SystemsSeptember 18, 2025

    The Architecture of Real-Time Inventory Systems

    Event-driven design, RFID integration, and building systems that reflect physical reality.

    Inventory systems are deceptively complex. On the surface, they track quantities. In reality, they model the messy, asynchronous, often contradictory state of physical objects moving through space and time.

    Why CRUD Falls Apart

    Traditional CRUD-based inventory systems work for small-scale, single-location operations. They fail the moment you introduce multiple warehouses, in-transit states, returns, or real-time hardware integration like RFID readers.

    The fundamental problem is that CRUD models current state, but inventory is a stream of events. Items are received, moved, counted, shipped, returned, damaged. Each event has a timestamp, a location, and a context.
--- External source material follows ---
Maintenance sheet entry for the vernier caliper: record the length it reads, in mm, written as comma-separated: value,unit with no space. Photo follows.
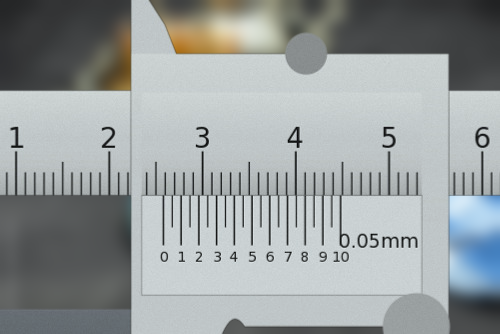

Modeling this as event sourcing — not state mutation — is the architectural insight that makes real-time inventory possible.

    RFID and the Hardware-Software Boundary

    RFID readers generate thousands of read events per second. Most of them are duplicates or noise. The architecture must handle deduplication, signal filtering, and event correlation at the edge before data ever reaches the application layer.

    This is where most software teams struggle. They build clean APIs and elegant UIs, then discover that the physical world doesn't produce clean data.

    Reconciliation as a First-Class Concept

    In any inventory system at scale, the system state and physical reality will diverge. Design for reconciliation from the beginning — cycle counts, exception workflows, and discrepancy resolution should be core features, not afterthoughts.